# Bold rib-eyes



## Griff (Sep 17, 2006)

Tonight I got my first opportunity to try Bold Wolfe Rub. Wolfe man, that is a great product. I knew enough to include a sliced pic.













Griff


----------



## Nick Prochilo (Sep 17, 2006)

Griff, there seems to be a problem with those steaks. As quickly as you can, freeze them and overnight them to me. I will dispose of them properly! Wow they looked great!


----------



## Puff1 (Sep 17, 2006)

Griff, believe it or not I am almost speechless  

Those steaks looked perfect


----------



## Bill The Grill Guy (Sep 17, 2006)

Man, what a great weekend for Beef growers and the maker of Wolfe Rub.  Way to go my brother.


----------



## Nick Prochilo (Sep 17, 2006)

Puff said:
			
		

> Griff, believe it or not I am almost speechless
> 
> Those steaks looked perfect



Yeah.......................right!


----------



## LarryWolfe (Sep 17, 2006)

Great looking steaks Griff!!!  Glad you liked the Bold!


----------



## Captain Morgan (Sep 17, 2006)

Griff, perfect job of cooking!


----------



## john pen (Sep 17, 2006)

Griff....I aint got the words....sniff...It looks beautiful !


----------



## ScottyDaQ (Sep 17, 2006)

Yum! Good job!


----------



## Unity (Sep 17, 2006)

That's why I picked him for a friend. There's always good eats at Griff's house.   

--John  8) 
(Like our Sooner friend says, "You got a good do on the meat!")


----------



## Green Hornet (Sep 17, 2006)

doesn't get much better than that! :P


----------



## Nick Prochilo (Sep 17, 2006)

Unity said:
			
		

> That's why I picked him for a friend. There's always good eats at Griff's house.
> 
> --John  8)
> (Like our Sooner friend says, "You got a good do on the meat!")

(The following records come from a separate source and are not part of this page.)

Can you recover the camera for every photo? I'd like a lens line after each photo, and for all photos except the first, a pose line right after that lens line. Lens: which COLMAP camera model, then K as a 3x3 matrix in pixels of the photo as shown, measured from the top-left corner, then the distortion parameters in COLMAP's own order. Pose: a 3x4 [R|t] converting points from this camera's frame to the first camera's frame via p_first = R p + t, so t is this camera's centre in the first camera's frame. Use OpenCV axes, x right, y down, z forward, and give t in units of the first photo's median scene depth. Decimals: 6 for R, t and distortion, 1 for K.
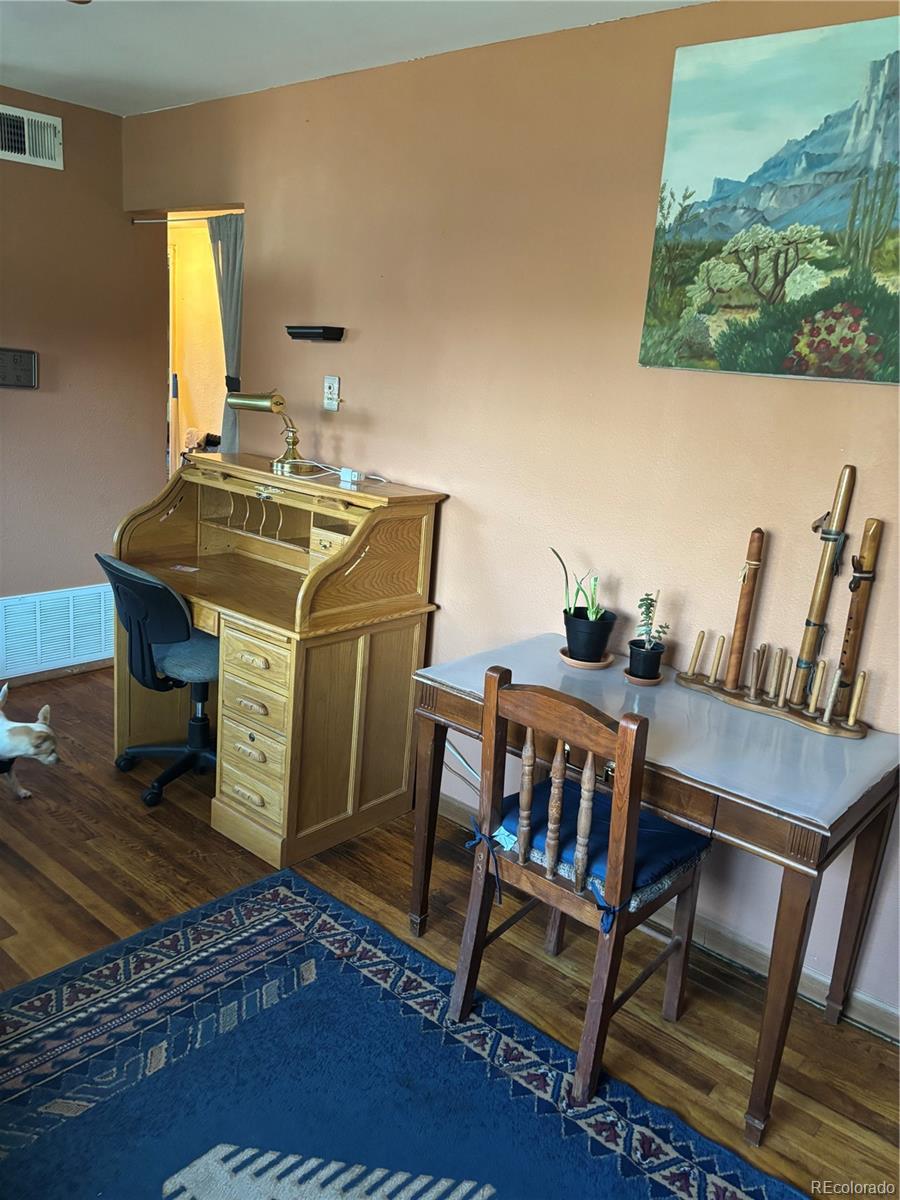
lens RADIAL K [[869.8, 0, 450.0], [0, 869.8, 600.0], [0, 0, 1]] dist [0.035404, -0.053767]
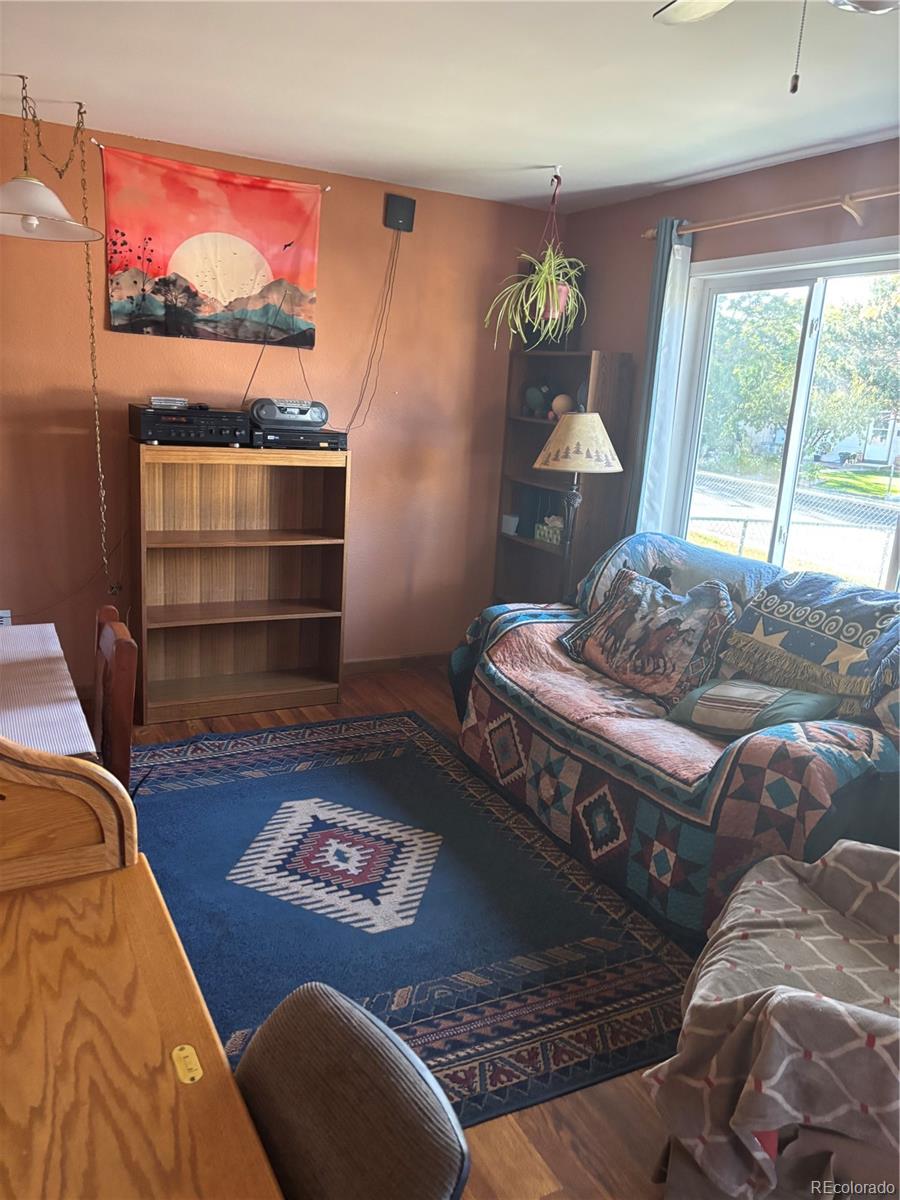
lens RADIAL K [[891.6, 0, 450.0], [0, 891.6, 600.0], [0, 0, 1]] dist [0.012141, 0.000199]
pose [[-0.913232, -0.228412, 0.337395, -0.601379], [-0.044611, 0.879161, 0.474431, -0.457472], [-0.404991, 0.418214, -0.813068, 1.533787]]
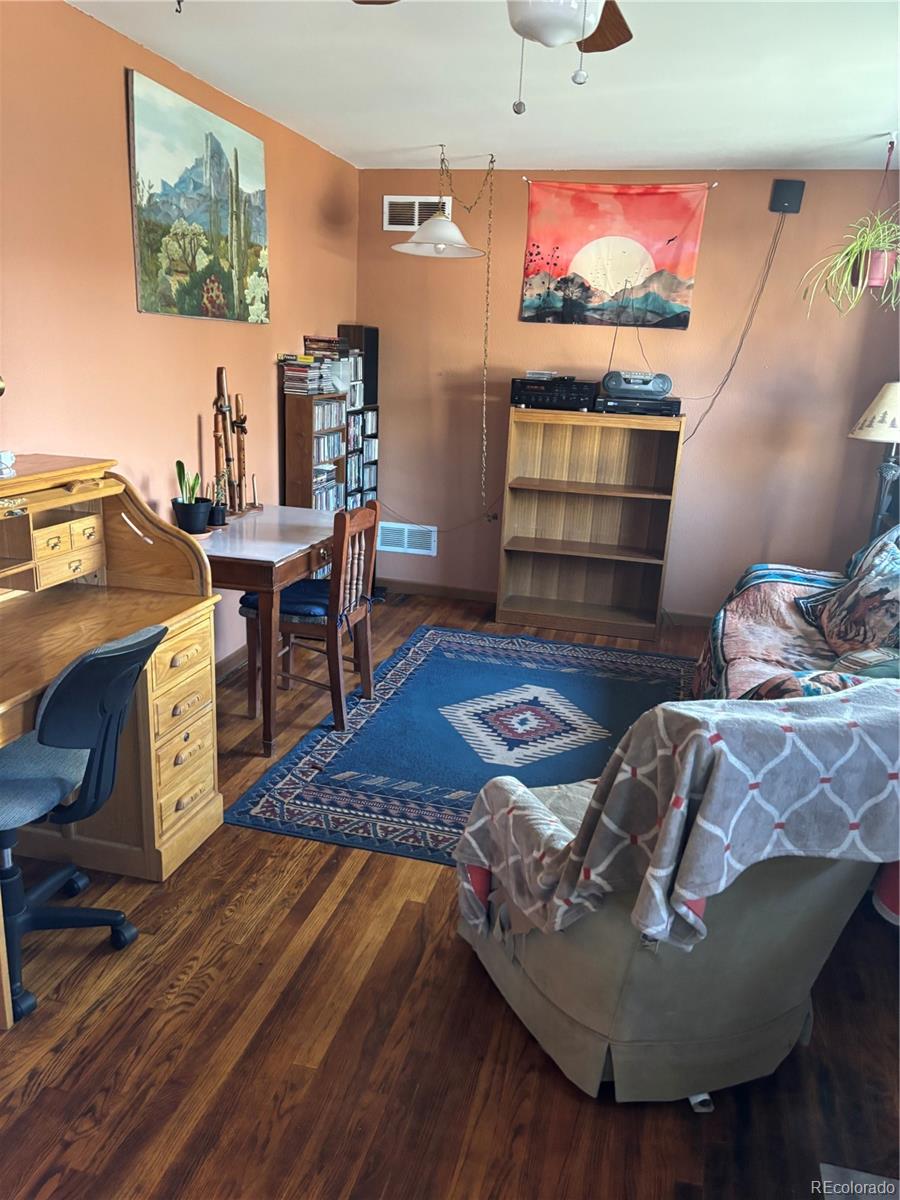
lens RADIAL K [[891.6, 0, 450.0], [0, 891.6, 600.0], [0, 0, 1]] dist [0.012141, 0.000199]
pose [[-0.416802, -0.345293, 0.840862, -1.398932], [0.139078, 0.889928, 0.434380, -0.446341], [-0.898295, 0.297996, -0.322901, 1.276209]]
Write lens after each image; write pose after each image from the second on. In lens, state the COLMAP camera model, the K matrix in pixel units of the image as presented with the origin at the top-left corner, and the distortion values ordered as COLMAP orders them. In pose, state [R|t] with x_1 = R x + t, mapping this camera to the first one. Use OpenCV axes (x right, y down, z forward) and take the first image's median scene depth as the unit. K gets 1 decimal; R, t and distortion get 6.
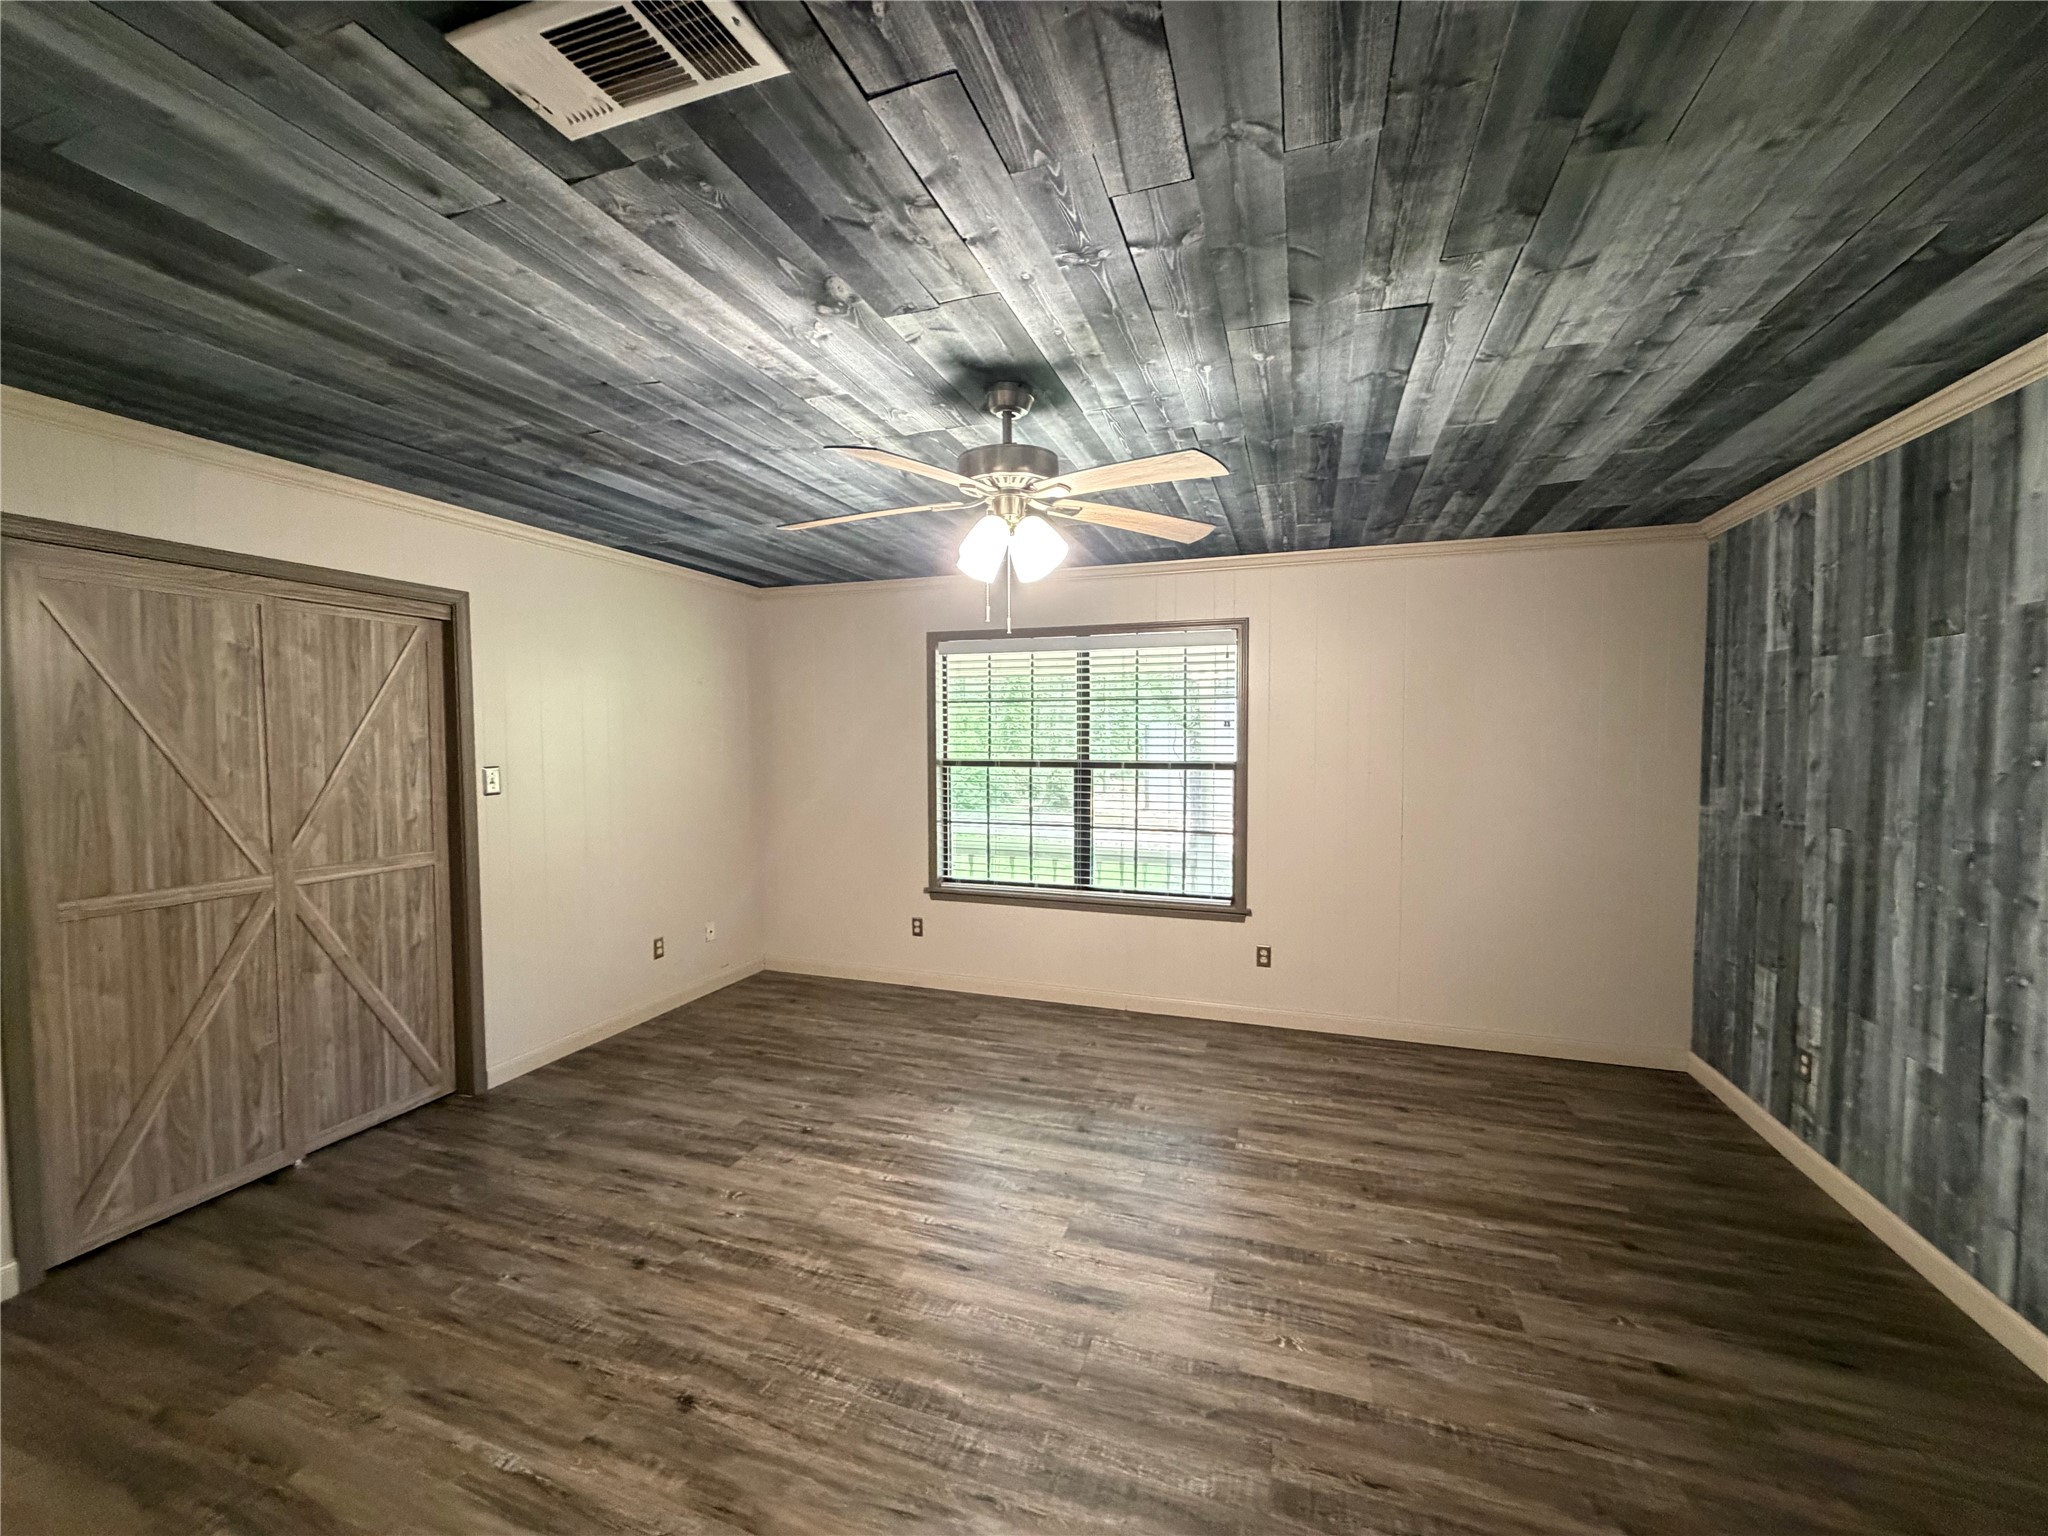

But damn, the ride home is a long one!


----------



## Unity (Sep 17, 2006)

Nick Prochilo said:
			
		

> Unity said:
> 
> 
> 
> ...


That's why we put all our purchases on an Alaska Airlines flyer-miles card.   

--John  8)


----------



## Finney (Sep 17, 2006)

Griff, that steak looked great.  I wants me some.


----------



## Cliff H. (Sep 17, 2006)

Very nice looking beef Griff.  Great looking grill marks.  I have not aquired that skill just yet.


----------